Typically AM is used anywhere where there's some measure of human activity that could lead to any kind of impact. Since the hookup for the water heater is located at floor level where someone or something could easily impact it, AM is usually the better choice. Either way, it should be a pretty easy fix if your code allows you to mount a box above it and run a few feet of AM to the heater.


----------



## protechplumbing (Oct 10, 2008)

I'm going to be calling the inspector back tomorrow about it. They should pass it as that cable was grandfathered in. It was there before I got there and I'm not doing any electrical work changing out a heater. I was just wondering why I see romex on some heaters and armored cable on others. I don't see any rhyme or reason to it.


----------



## plummen (Jan 9, 2010)

i would say its only grandfathered in on the origional heater it was installed on,changing the heater brings in current codes im thinking


----------



## 480sparky (Feb 1, 2009)

protechplumbing said:


> ..... I was just wondering why I see romex on some heaters and armored cable on others. I don't see any rhyme or reason to it.
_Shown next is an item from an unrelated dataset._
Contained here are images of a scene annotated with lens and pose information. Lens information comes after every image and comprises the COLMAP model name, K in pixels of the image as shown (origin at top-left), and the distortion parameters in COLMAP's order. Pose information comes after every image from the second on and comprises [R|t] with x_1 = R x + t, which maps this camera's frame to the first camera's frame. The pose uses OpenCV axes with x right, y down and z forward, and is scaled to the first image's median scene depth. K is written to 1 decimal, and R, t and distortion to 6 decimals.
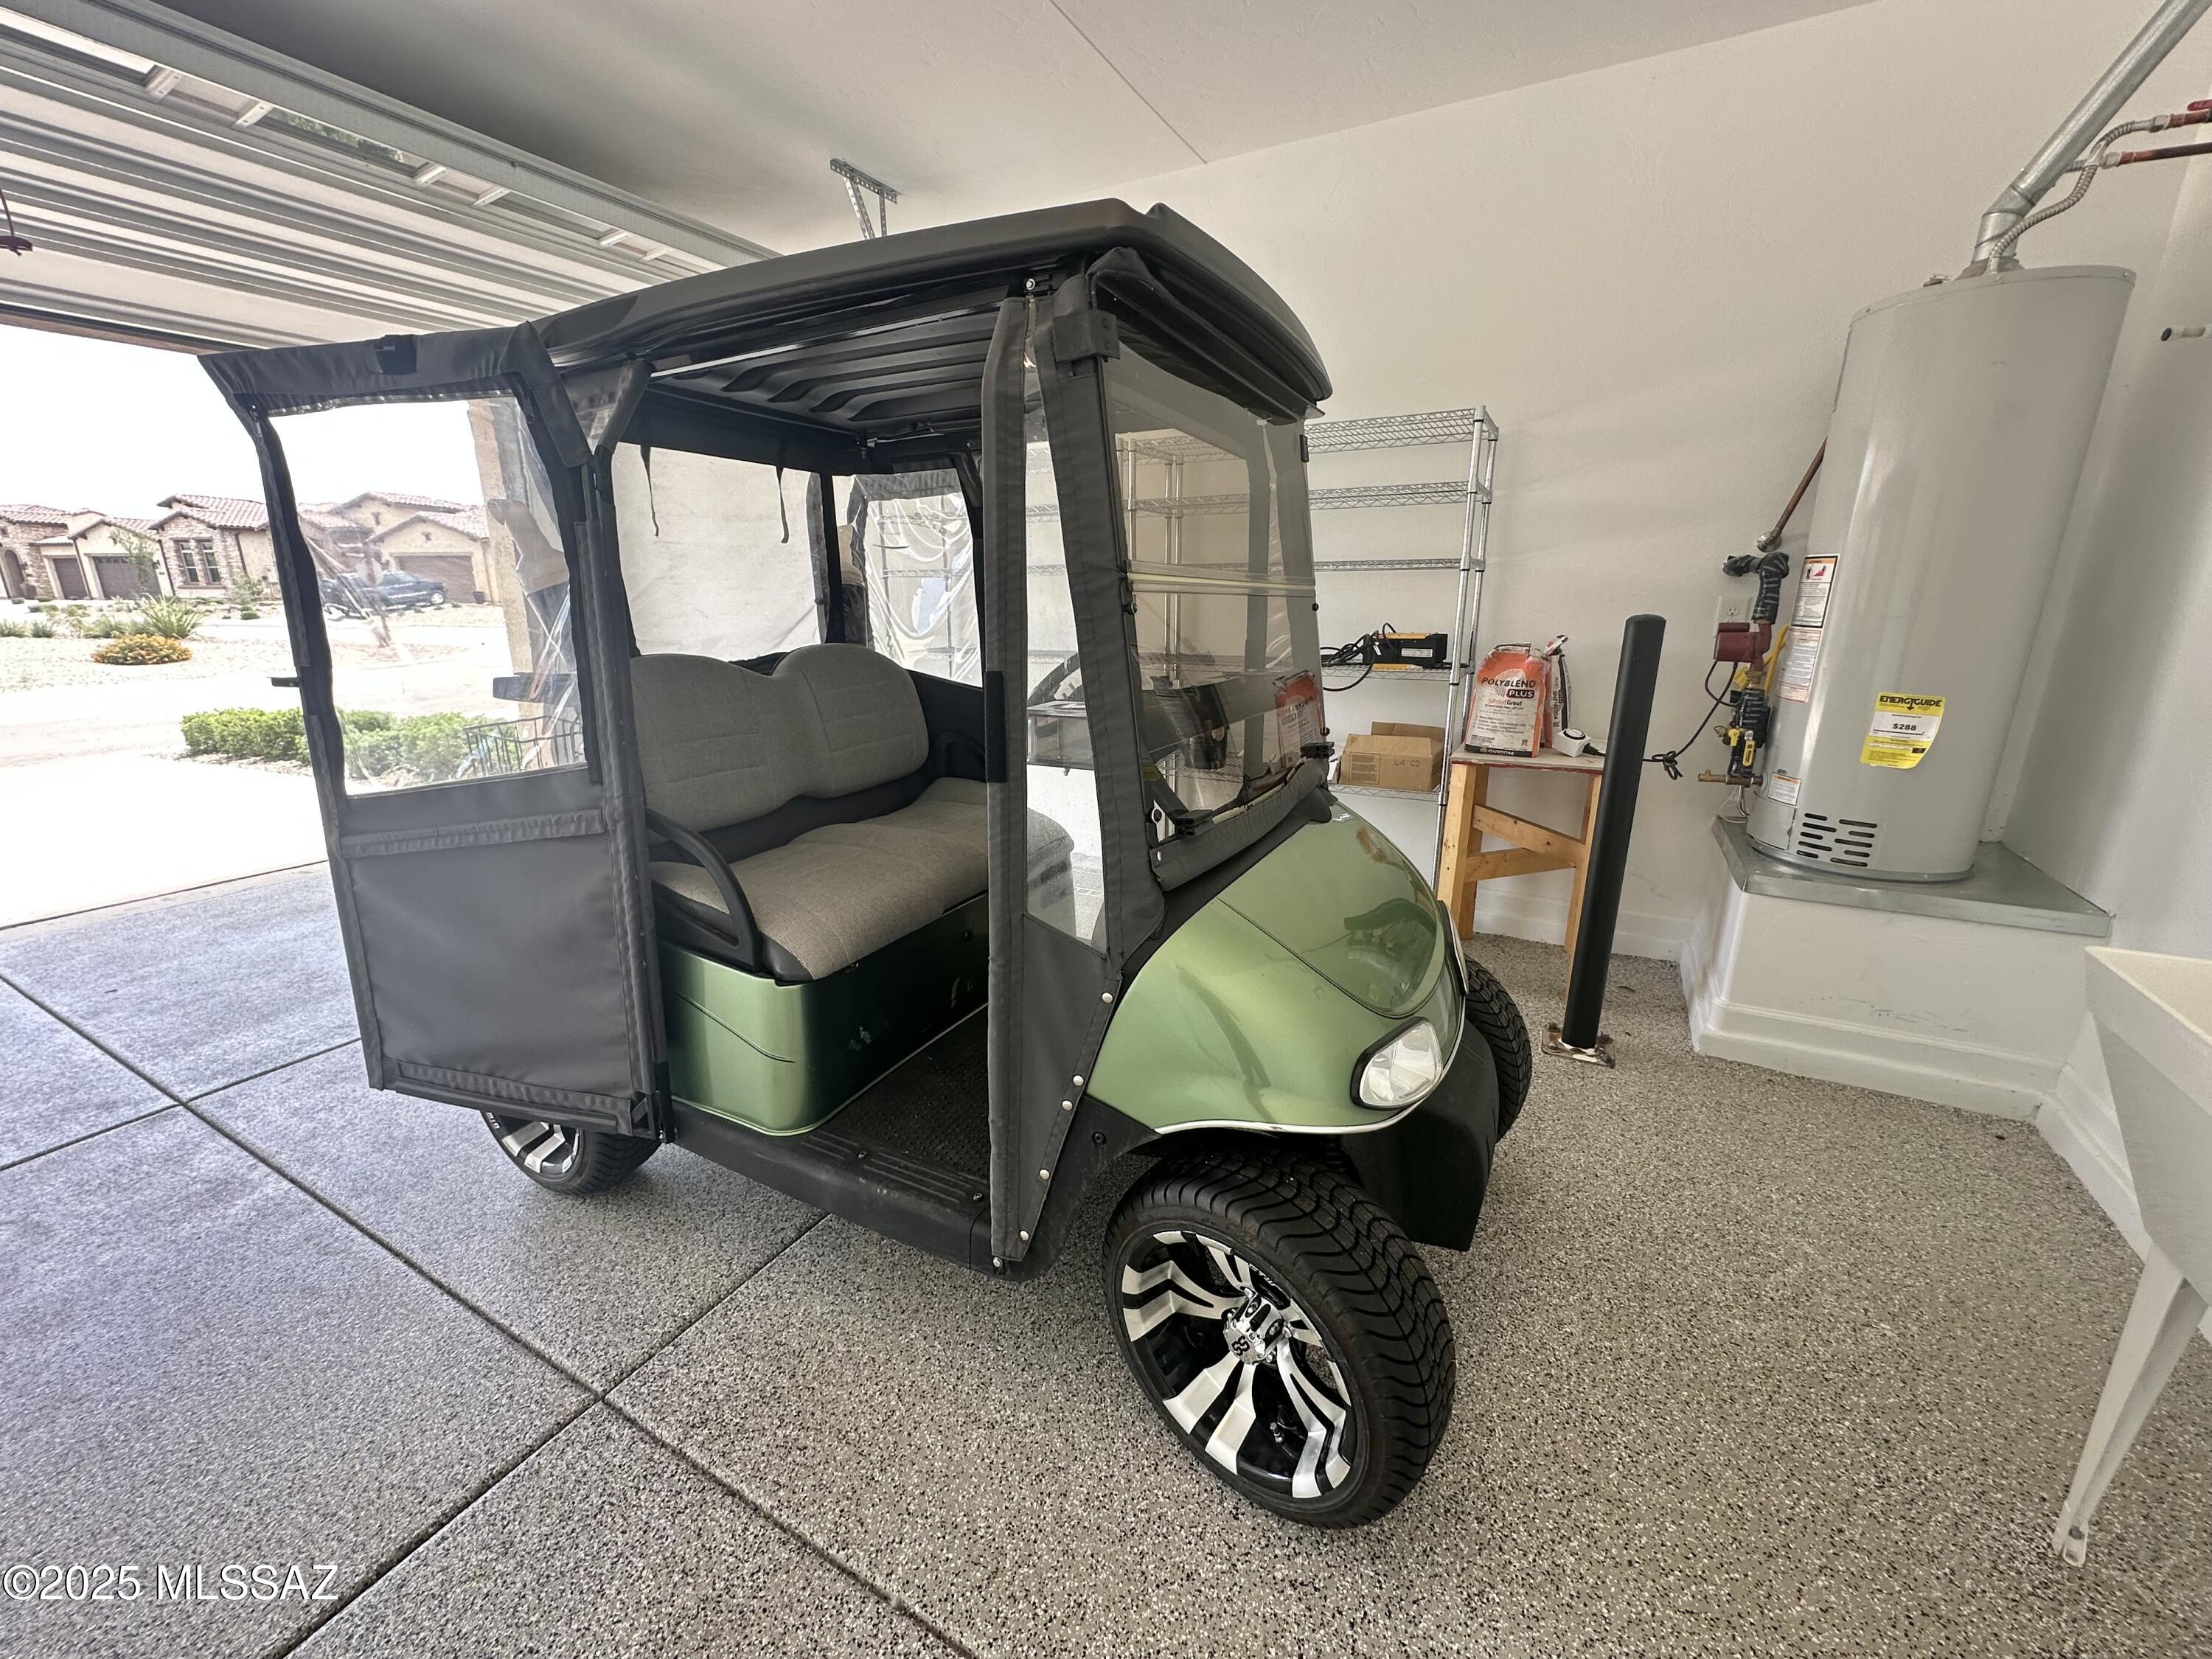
lens RADIAL K [[900.7, 0, 1107.3], [0, 900.7, 837.4], [0, 0, 1]] dist [-0.004329, 0.000248]
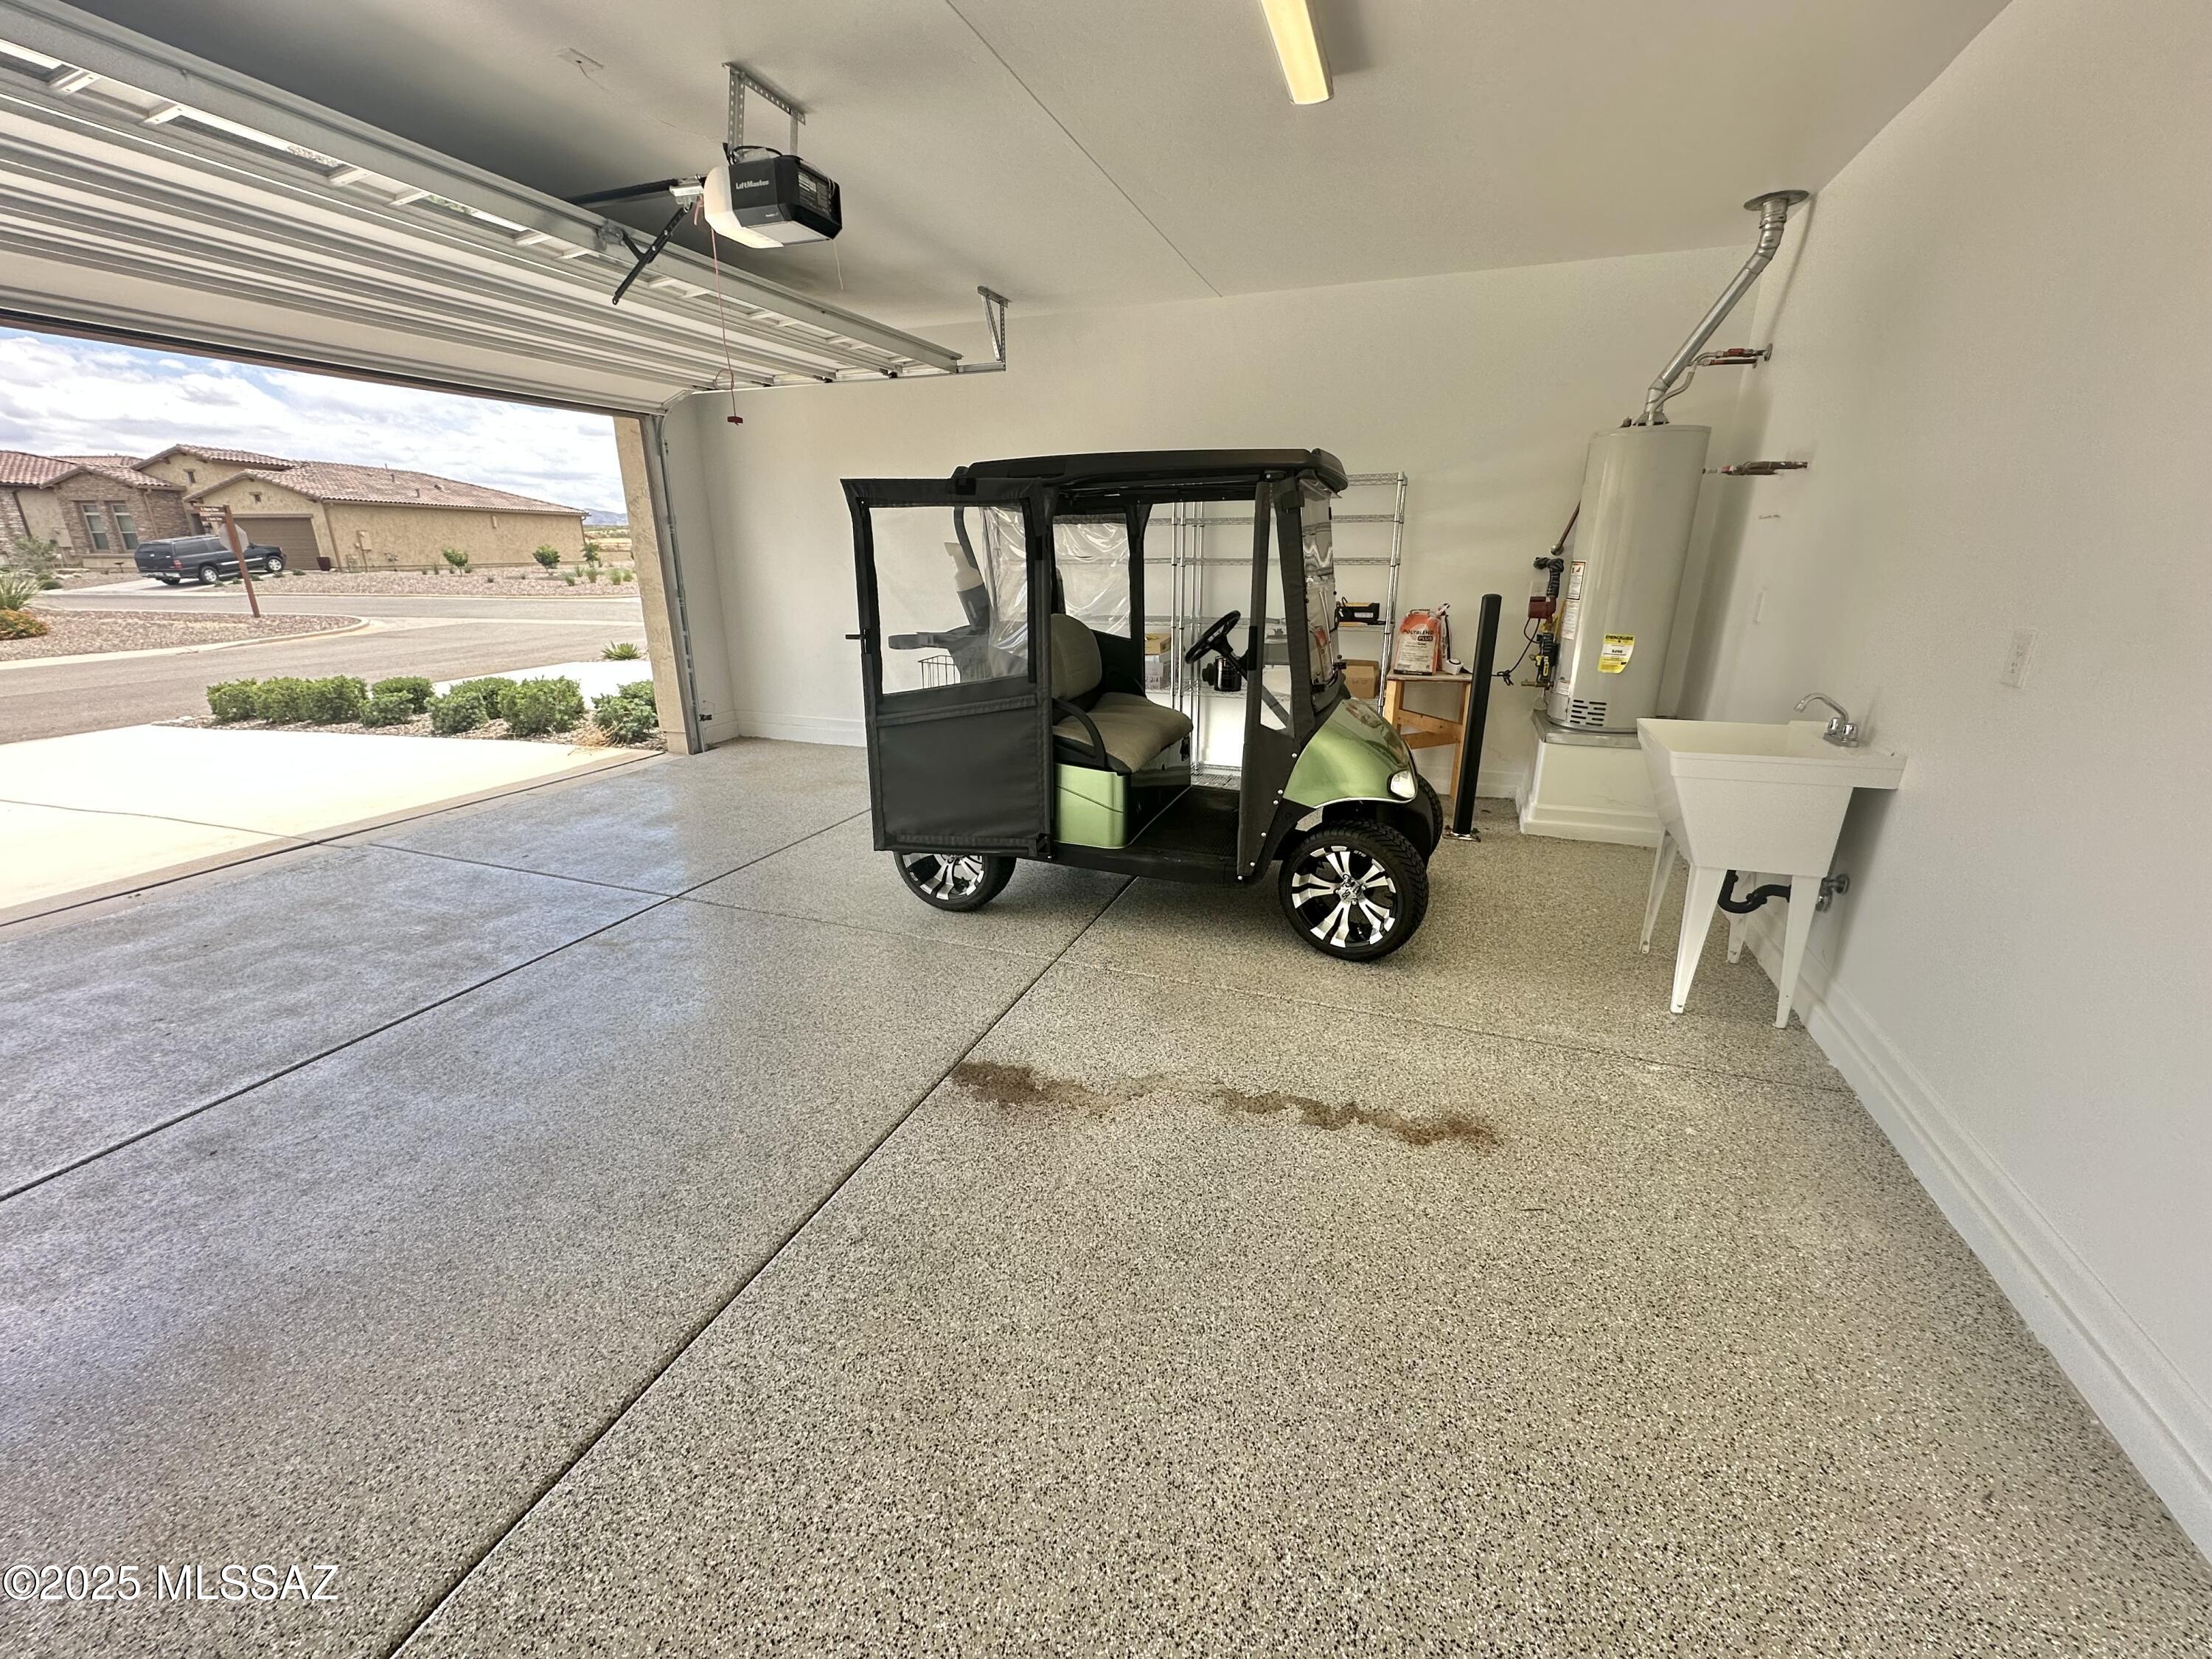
lens RADIAL K [[900.7, 0, 1112.5], [0, 900.7, 843.2], [0, 0, 1]] dist [-0.004329, 0.000248]
pose [[0.990299, -0.044059, 0.131784, -0.397930], [0.037981, 0.998111, 0.048282, 0.132038], [-0.133663, -0.042809, 0.990102, -0.677409]]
Some were wired by professionals. Others were wired by those who are, shall we say, less than professional.


----------



## Tinstaafl (Jan 6, 2008)

BuildersII said:


> Since the hookup for the water heater is located at floor level where someone or something could easily impact it, AM is usually the better choice.


What hookup might that be?


----------



## woodchuck2 (Feb 27, 2008)

I dont want to sound negative here but why not just terminate the NM in a junction box on the wall and run a peice of MC to the heater to satisfy the inspector. It will keep him happy and you can charge the HO accordingly, more work never hurts with this economy.


----------



## BuildersII (Dec 20, 2009)

Tinstaafl said:


> What hookup might that be?


Correction: near the top. Forgive me, it's been a long time since I've even seen an electric water heater.:laughing:


----------



## protechplumbing (Oct 10, 2008)

Because I'm not a licensed electrician (yet) and that would mean I would have to sub-out an electrician to do that and that was not part of the original contract. The HO does not want to pay any extra money on the water heater install.

The whole thing is silly to me. So what next, every heater install I go to that has the whole hot side of the house potable water piping done in 1/2" needs to be repiped when I install the new heater with 3/4"? "I'm sorry maam but we are going to have to charge you an additional $3000 to repipe your house to bring it up to code for the heater install." 




woodchuck2 said:


> I dont want to sound negative here but why not just terminate the NM in a junction box on the wall and run a peice of MC to the heater to satisfy the inspector. It will keep him happy and you can charge the HO accordingly, more work never hurts with this economy.


----------



## 480sparky (Feb 1, 2009)

protechplumbing said:


> Because I'm not a licensed electrician (yet) and that would mean I would have to sub-out an electrician to do that and that was not part of the original contract. The HO does not want to pay any extra money on the water heater install.
> 
> The whole thing is silly to me. So what next, every heater install I go to that has the whole hot side of the house potable water piping done in 1/2" needs to be repiped when I install the new heater with 3/4"? "I'm sorry maam but we are going to have to charge you an additional $3000 to repipe your house to bring it up to code for the heater install."


So just increase your electric water heater install rate to include the cost of an electrician. Wah-lah!..... no extra charge!


----------



## bwalley (Jan 7, 2009)

protechplumbing said:


> Because I'm not a licensed electrician (yet) and that would mean I would have to sub-out an electrician to do that and that was not part of the original contract. The HO does not want to pay any extra money on the water heater install.
> 
> The whole thing is silly to me. So what next, every heater install I go to that has the whole hot side of the house potable water piping done in 1/2" needs to be repiped when I install the new heater with 3/4"? "I'm sorry maam but we are going to have to charge you an additional $3000 to repipe your house to bring it up to code for the heater install."


Changing out the NM to MC would be considered incidental and part of a water heater replacement, so you would legally be allowed to do it.

As a mechanical contractor I can change out breakers, disconnects and whips as part of an install, as it is incidental and allowed to be done under my license.


----------



## BuildersII (Dec 20, 2009)

Check the local codes. I know in Lawrence, KS, for instance, you can legally extend plumbing or electrical lines up to 6' without a license. Not sure if you still need a permit.


----------